WHAT YOU ARE ASKED TO DO: Hand back every line from the beginning of the data below through the line containing "Importancia del proyecto", word for word and free of pictures.

INPUT DATA:
• • • • •
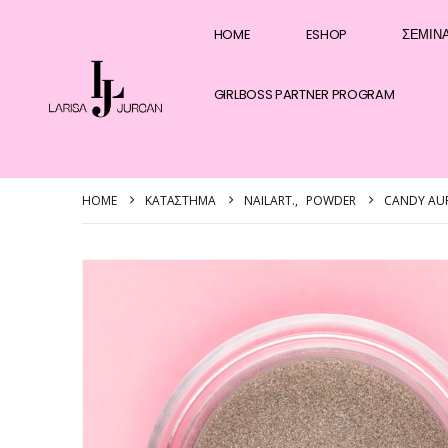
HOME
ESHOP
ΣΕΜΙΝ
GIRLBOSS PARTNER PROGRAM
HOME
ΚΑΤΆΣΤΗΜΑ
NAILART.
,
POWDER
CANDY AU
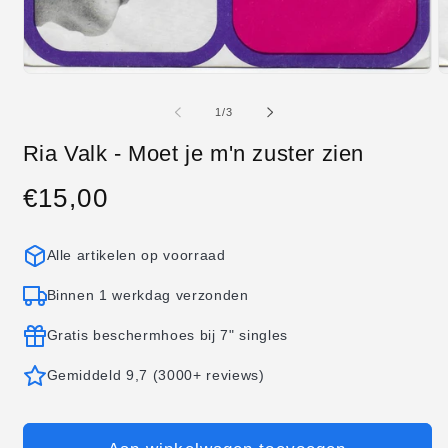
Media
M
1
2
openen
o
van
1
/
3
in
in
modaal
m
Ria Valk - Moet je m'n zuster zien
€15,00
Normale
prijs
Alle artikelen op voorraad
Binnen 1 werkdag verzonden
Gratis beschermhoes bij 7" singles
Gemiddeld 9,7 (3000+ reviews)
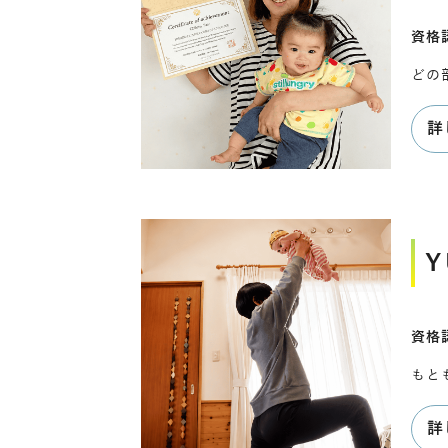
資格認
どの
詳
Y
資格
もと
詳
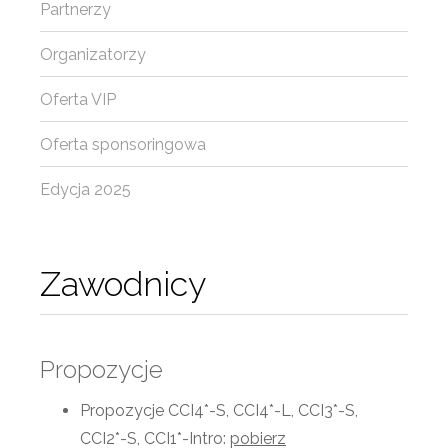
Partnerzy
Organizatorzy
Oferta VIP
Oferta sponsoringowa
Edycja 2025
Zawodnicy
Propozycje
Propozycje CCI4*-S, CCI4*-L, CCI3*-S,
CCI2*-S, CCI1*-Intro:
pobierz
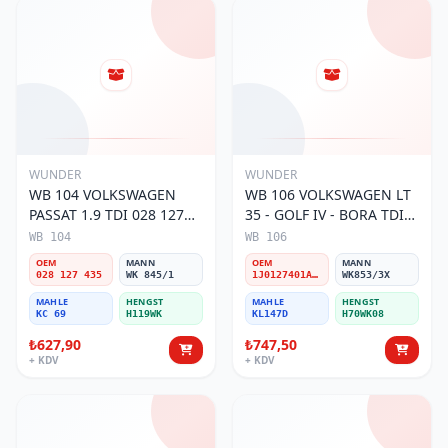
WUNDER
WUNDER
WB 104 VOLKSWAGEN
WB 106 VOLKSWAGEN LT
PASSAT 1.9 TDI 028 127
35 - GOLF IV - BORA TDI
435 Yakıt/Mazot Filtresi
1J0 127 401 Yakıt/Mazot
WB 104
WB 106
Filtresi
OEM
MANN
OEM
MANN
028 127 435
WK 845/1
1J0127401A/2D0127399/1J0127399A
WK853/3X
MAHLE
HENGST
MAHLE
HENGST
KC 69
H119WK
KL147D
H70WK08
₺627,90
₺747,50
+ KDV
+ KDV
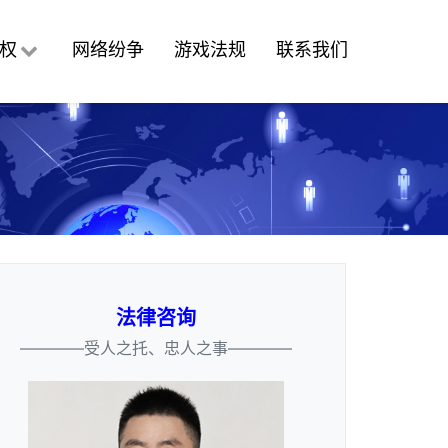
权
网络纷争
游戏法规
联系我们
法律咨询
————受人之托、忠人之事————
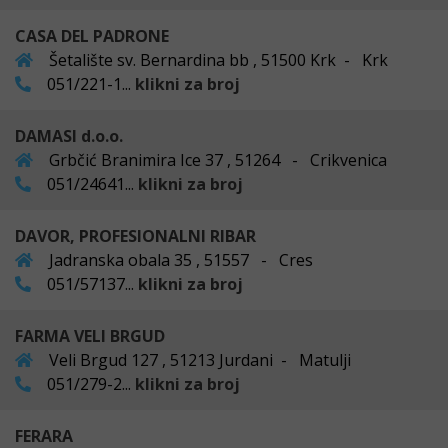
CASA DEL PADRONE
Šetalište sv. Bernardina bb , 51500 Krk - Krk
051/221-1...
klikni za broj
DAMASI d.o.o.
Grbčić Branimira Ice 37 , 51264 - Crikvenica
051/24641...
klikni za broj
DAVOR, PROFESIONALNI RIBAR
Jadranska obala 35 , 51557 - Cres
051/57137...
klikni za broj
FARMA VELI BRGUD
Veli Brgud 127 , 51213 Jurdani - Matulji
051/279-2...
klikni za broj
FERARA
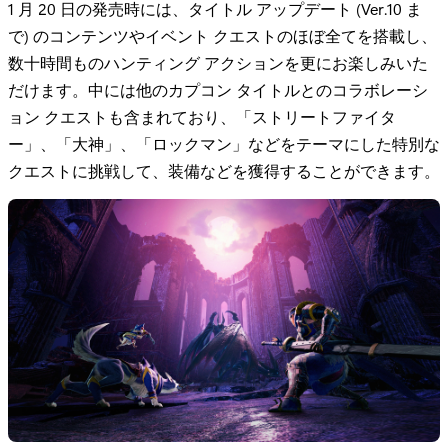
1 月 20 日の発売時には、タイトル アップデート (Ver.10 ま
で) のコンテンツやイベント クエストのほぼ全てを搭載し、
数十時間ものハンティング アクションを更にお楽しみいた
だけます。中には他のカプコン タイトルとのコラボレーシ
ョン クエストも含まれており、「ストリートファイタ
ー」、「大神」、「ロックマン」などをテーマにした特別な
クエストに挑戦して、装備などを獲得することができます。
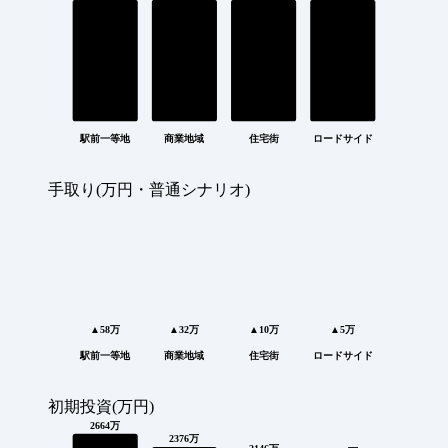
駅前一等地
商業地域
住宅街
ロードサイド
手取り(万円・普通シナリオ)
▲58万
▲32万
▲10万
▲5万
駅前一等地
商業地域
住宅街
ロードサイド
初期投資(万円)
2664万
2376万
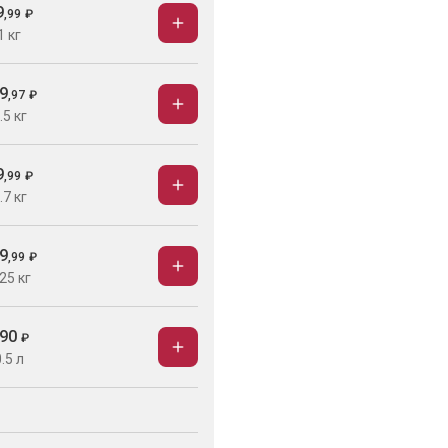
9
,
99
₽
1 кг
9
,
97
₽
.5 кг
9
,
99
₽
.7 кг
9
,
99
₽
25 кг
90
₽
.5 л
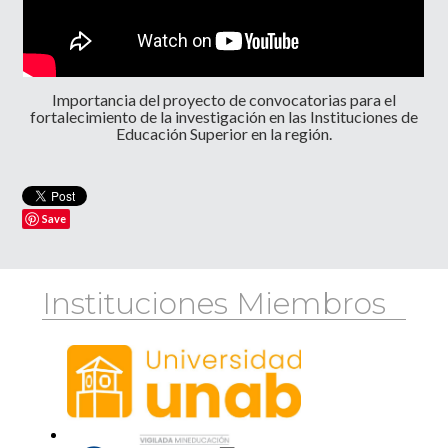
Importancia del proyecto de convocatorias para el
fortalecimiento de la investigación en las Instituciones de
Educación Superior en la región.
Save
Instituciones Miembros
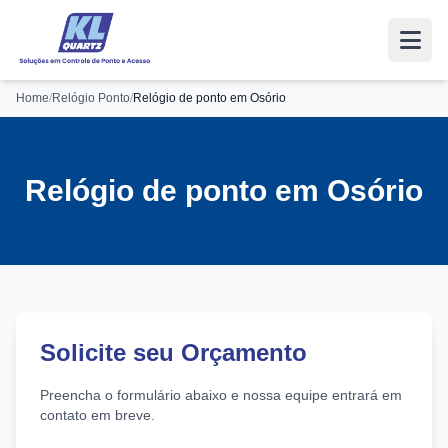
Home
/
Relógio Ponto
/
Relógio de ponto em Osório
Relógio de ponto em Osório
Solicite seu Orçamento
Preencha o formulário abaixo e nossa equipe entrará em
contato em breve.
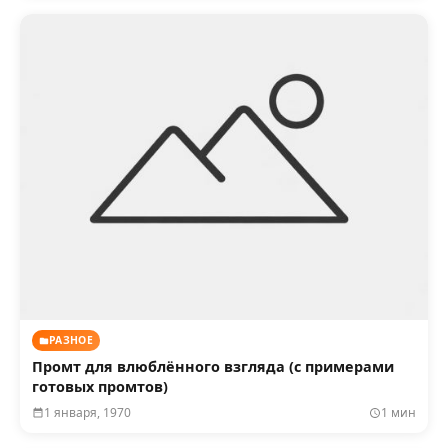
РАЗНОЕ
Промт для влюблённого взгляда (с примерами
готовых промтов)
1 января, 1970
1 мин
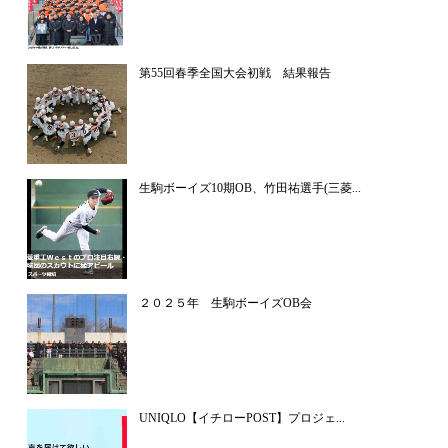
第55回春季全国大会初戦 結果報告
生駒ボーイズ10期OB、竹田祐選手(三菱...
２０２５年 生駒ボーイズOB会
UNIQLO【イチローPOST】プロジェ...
• • • • •
EXERCISE RESPONSE:
HOME
ESHOP
ΣΕΜΙΝ
GIRLBOSS PARTNER PROGRAM
HOME
ΚΑΤΆΣΤΗΜΑ
NAILART.
,
POWDER
CANDY AU
Media
M
1
2
openen
o
van
1
/
3
in
in
modaal
m
Ria Valk - Moet je m'n zuster zien
€15,00
Normale
prijs
Alle artikelen op voorraad
Binnen 1 werkdag verzonden
Gratis beschermhoes bij 7" singles
Gemiddeld 9,7 (3000+ reviews)
資格認
どの
詳
Y
資格
もと
詳
Partnerzy
Organizatorzy
Oferta VIP
Oferta sponsoringowa
Edycja 2025
Zawodnicy
Propozycje
Propozycje CCI4*-S, CCI4*-L, CCI3*-S,
CCI2*-S, CCI1*-Intro:
pobierz
WUNDER
WUNDER
WB 104 VOLKSWAGEN
WB 106 VOLKSWAGEN LT
PASSAT 1.9 TDI 028 127
35 - GOLF IV - BORA TDI
435 Yakıt/Mazot Filtresi
1J0 127 401 Yakıt/Mazot
WB 104
WB 106
Filtresi
OEM
MANN
OEM
MANN
028 127 435
WK 845/1
1J0127401A/2D0127399/1J0127399A
WK853/3X
MAHLE
HENGST
MAHLE
HENGST
KC 69
H119WK
KL147D
H70WK08
₺627,90
₺747,50
+ KDV
+ KDV
权
网络纷争
游戏法规
联系我们
法律咨询
————受人之托、忠人之事————
CASA DEL PADRONE
Šetalište sv. Bernardina bb , 51500 Krk - Krk
051/221-1...
klikni za broj
DAMASI d.o.o.
Grbčić Branimira Ice 37 , 51264 - Crikvenica
051/24641...
klikni za broj
DAVOR, PROFESIONALNI RIBAR
Jadranska obala 35 , 51557 - Cres
051/57137...
klikni za broj
FARMA VELI BRGUD
Veli Brgud 127 , 51213 Jurdani - Matulji
051/279-2...
klikni za broj
FERARA
1 月 20 日の発売時には、タイトル アップデート (Ver.10 ま
で) のコンテンツやイベント クエストのほぼ全てを搭載し、
数十時間ものハンティング アクションを更にお楽しみいた
だけます。中には他のカプコン タイトルとのコラボレーシ
ョン クエストも含まれており、「ストリートファイタ
ー」、「大神」、「ロックマン」などをテーマにした特別な
クエストに挑戦して、装備などを獲得することができます。
駅前一等地
商業地域
住宅街
ロードサイド
手取り(万円・普通シナリオ)
▲58万
▲32万
▲10万
▲5万
駅前一等地
商業地域
住宅街
ロードサイド
初期投資(万円)
2664万
2376万
9
,
99
₽
1 кг
9
,
97
₽
.5 кг
9
,
99
₽
.7 кг
9
,
99
₽
25 кг
90
₽
.5 л
Importancia del proyecto de convocatorias para el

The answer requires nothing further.